Participants in this relationship pilot generally expressed
satisfaction with the exercise, especially with the additional context
provided by the topics.  However, there were several requests for
document ids for all the nuggets.  NIST reverse-engineered this list
after the evaluation, but it would ideally by created by the assessors
at the time they created the nuggets list.  Requiring assessors to
include a document id for each nugget would improve the quality of the
nuggets; sometimes the glosses of the nuggets were so vague (e.g.,
"NBC production") that it would be difficult for anyone other than the
author to understand the intended meaning of the "evidence" without
reference to a source document.


2. Data Files
=============


"answers"
---------

The "answers" file is a compilation of notes written by the analysts
who created the topics.  For each topic there is the topic id, the
topic itself, the answer to the question, the document ids of
documents containing evidence for the answer, and a gloss of the
evidence.


"nuggets"
---------

The nuggets that were used for assessing the runs are in the "nuggets"
file.  The format of each line is:
	  topic-number nugnum vital|okay evidence-string 
where topic-number is the topic number, nugnum is the nugget number,
vital|okay indicates whether the nugget of evidence is "vital" or
"okay", and evidence-string is the gloss of the evidence.
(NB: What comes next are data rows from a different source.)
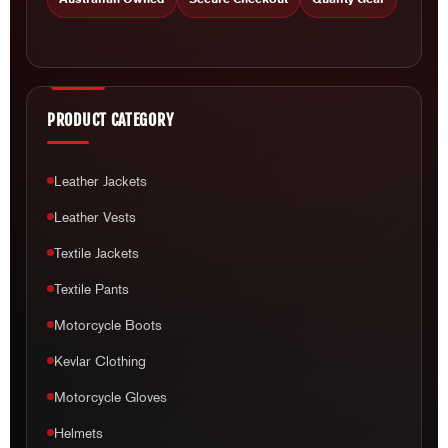
PRODUCT CATEGORY
Leather Jackets
Leather Vests
Textile Jackets
Textile Pants
Motorcycle Boots
Kevlar Clothing
Motorcycle Gloves
Helmets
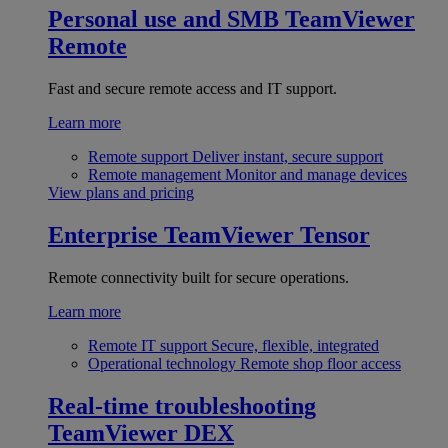
Personal use and SMB
TeamViewer
Remote
Fast and secure remote access and IT support.
Learn more
Remote support
Deliver instant, secure support
Remote management
Monitor and manage devices
View plans and pricing
Enterprise
TeamViewer Tensor
Remote connectivity built for secure operations.
Learn more
Remote IT support
Secure, flexible, integrated
Operational technology
Remote shop floor access
Real-time troubleshooting
TeamViewer DEX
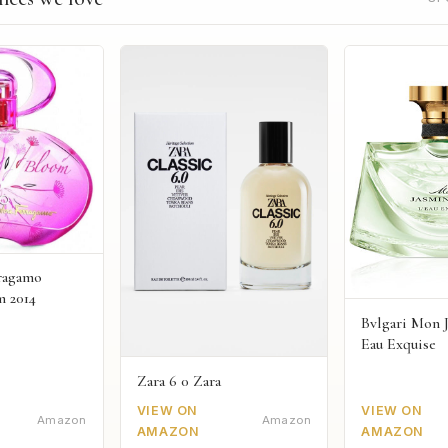
rragamo
m 2014
Bvlgari Mon 
Eau Exquise
Zara 6 0 Zara
VIEW ON
VIEW ON
Amazon
Amazon
AMAZON
AMAZON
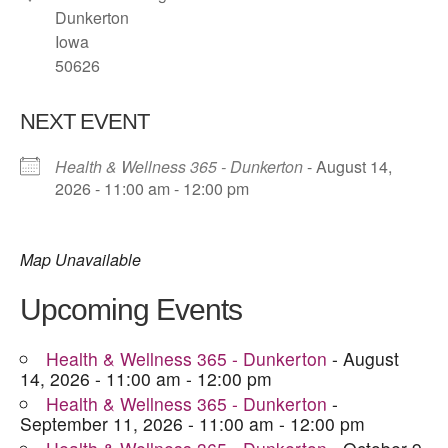
Dunkerton
Iowa
50626
NEXT EVENT
Health & Wellness 365 - Dunkerton
- August 14,
2026 - 11:00 am - 12:00 pm
Map Unavailable
Upcoming Events
Health & Wellness 365 - Dunkerton
- August
14, 2026 - 11:00 am - 12:00 pm
Health & Wellness 365 - Dunkerton
-
September 11, 2026 - 11:00 am - 12:00 pm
"autonuggetdocs" and "manualnuggetdocs
--------------------------------------

These two files contain document ids for the nuggets in the "nuggets"
file and were created after the assessment files were returned to the
pilot participants.  The document ids either come from the systems'
responses or were generated manually based on inspection of the
"nuggets" and "answers" files.

Each line in the "autonuggetdocs" and "manualnuggetdocs" files is in
the format:
    topic_id  nugget_id  vital|okay  doc_id  string
where each (topic_id, nugget_id) pair is labeled as either "vital" or
"okay", based on the "nuggets" file.

"autonuggetdocs": contains system responses for each nugget for which
some system returned a matching response. doc_id and string are the
document id and evidence string returned by the system that match this
nugget_id for this topic_id. Multiple (doc_id, string) pairs may be
included, one per line, for each topic_id and nugget_id pair, but
duplicates are removed.

"manualnuggetdocs": If a nugget was not matched by any system's
response, a document id was found manually for the nugget using
queries to the document collection, based on the "nuggets" and
"answers" files; string is the gloss of the evidence, as given in the
"nuggets" file. Only one doc_id is provided for each (topic_id,
nugget_id) pair.  If no document could be found for the nugget or if
the intended meaning of the nugget string was not inferrable, then
"UNDOCUMENTED" appears in the doc_id field.  (N.B. Nugget 8 of topic 4
seems to actually belong to topic 5.)